◆ Exercise materials
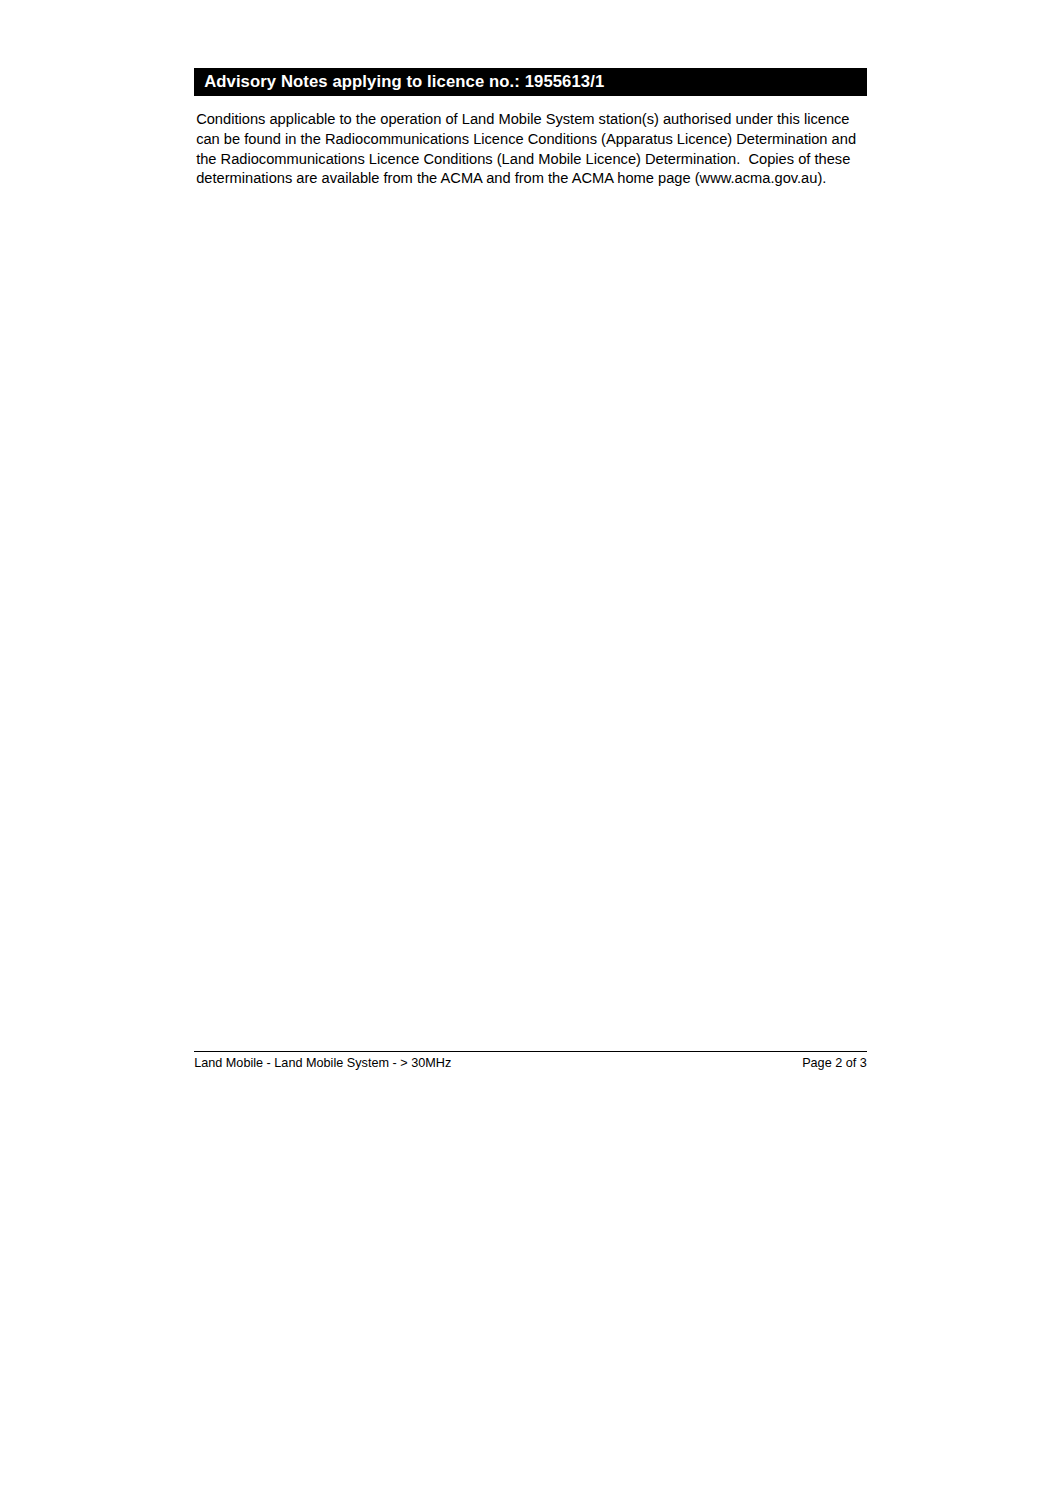Advisory Notes applying to licence no.: 1955613/1
Conditions applicable to the operation of Land Mobile System station(s) authorised under this licence can be found in the Radiocommunications Licence Conditions (Apparatus Licence) Determination and the Radiocommunications Licence Conditions (Land Mobile Licence) Determination. Copies of these determinations are available from the ACMA and from the ACMA home page (www.acma.gov.au).
Land Mobile - Land Mobile System - > 30MHz Page 2 of 3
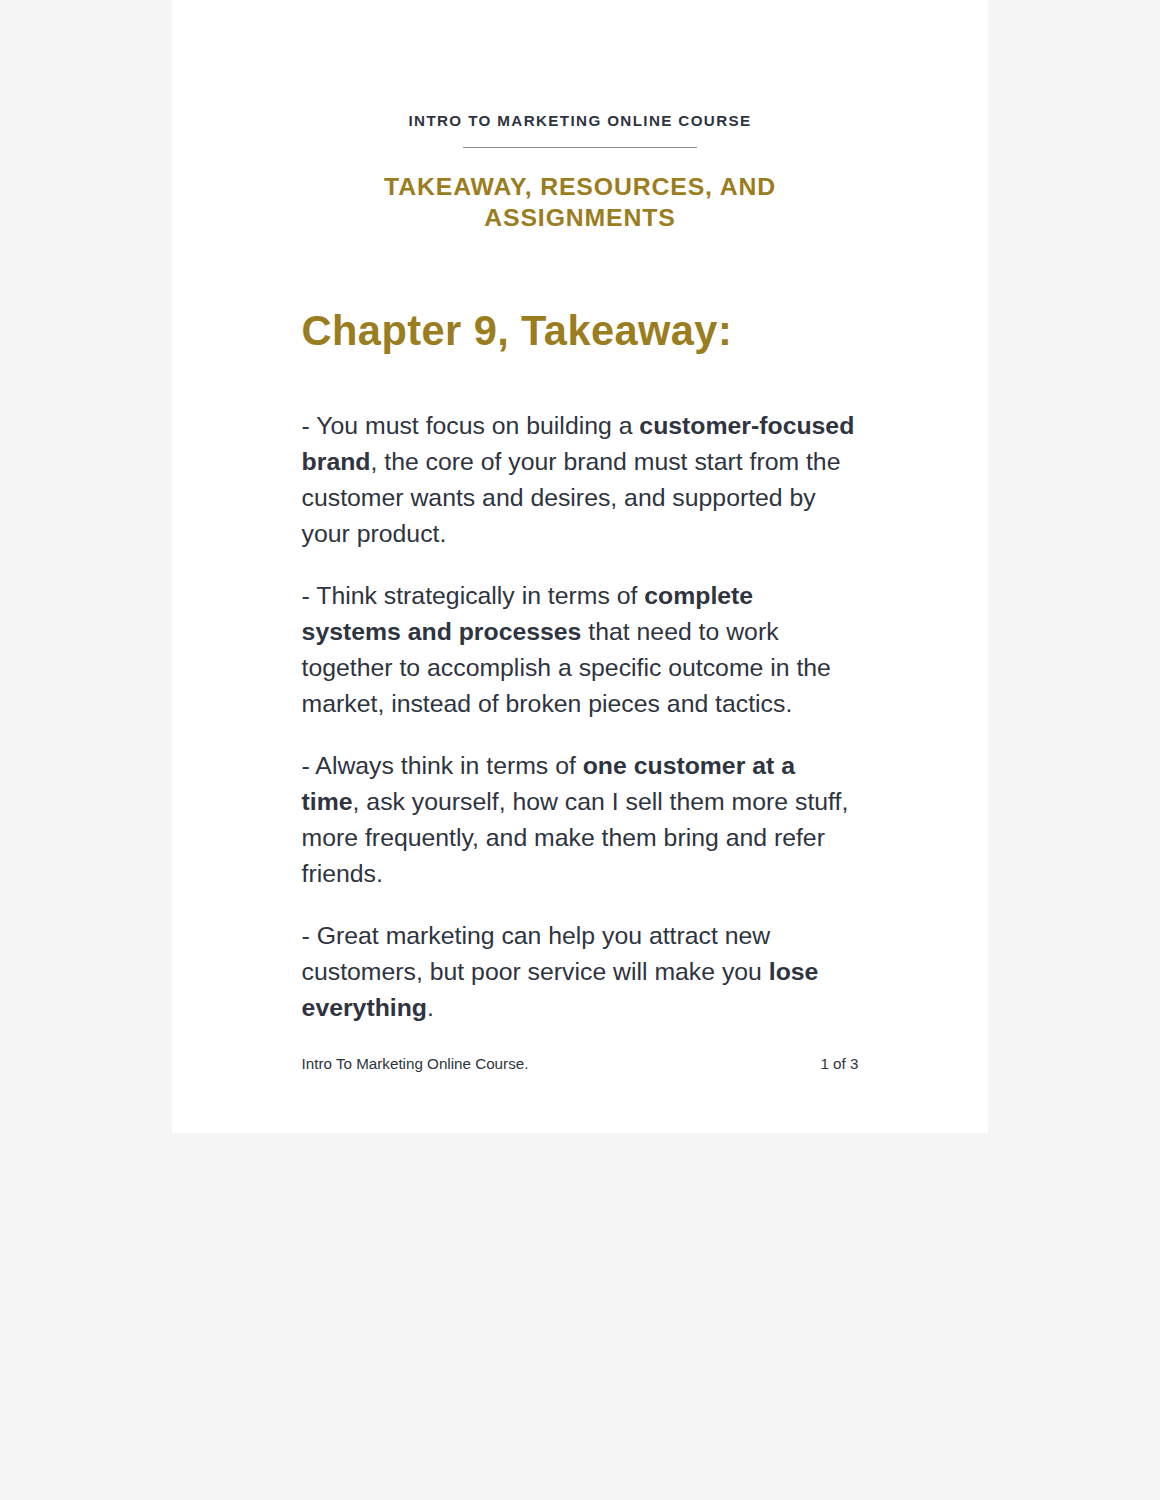Intro to Marketing Online Course
Takeaway, Resources, and Assignments
Chapter 9, Takeaway:
- You must focus on building a customer-focused brand, the core of your brand must start from the customer wants and desires, and supported by your product.
- Think strategically in terms of complete systems and processes that need to work together to accomplish a specific outcome in the market, instead of broken pieces and tactics.
- Always think in terms of one customer at a time, ask yourself, how can I sell them more stuff, more frequently, and make them bring and refer friends.
- Great marketing can help you attract new customers, but poor service will make you lose everything.
Intro To Marketing Online Course. 1 of 3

◆ Work task
Your answer must be the records exactly as they stand, with no pictures in it.

◆ Result of the task
Advisory Notes applying to licence no.: 1955613/1
Conditions applicable to the operation of Land Mobile System station(s) authorised under this licence can be found in the Radiocommunications Licence Conditions (Apparatus Licence) Determination and the Radiocommunications Licence Conditions (Land Mobile Licence) Determination. Copies of these determinations are available from the ACMA and from the ACMA home page (www.acma.gov.au).
Land Mobile - Land Mobile System - > 30MHz Page 2 of 3
Intro to Marketing Online Course
Takeaway, Resources, and Assignments
Chapter 9, Takeaway:
- You must focus on building a customer-focused brand, the core of your brand must start from the customer wants and desires, and supported by your product.
- Think strategically in terms of complete systems and processes that need to work together to accomplish a specific outcome in the market, instead of broken pieces and tactics.
- Always think in terms of one customer at a time, ask yourself, how can I sell them more stuff, more frequently, and make them bring and refer friends.
- Great marketing can help you attract new customers, but poor service will make you lose everything.
Intro To Marketing Online Course. 1 of 3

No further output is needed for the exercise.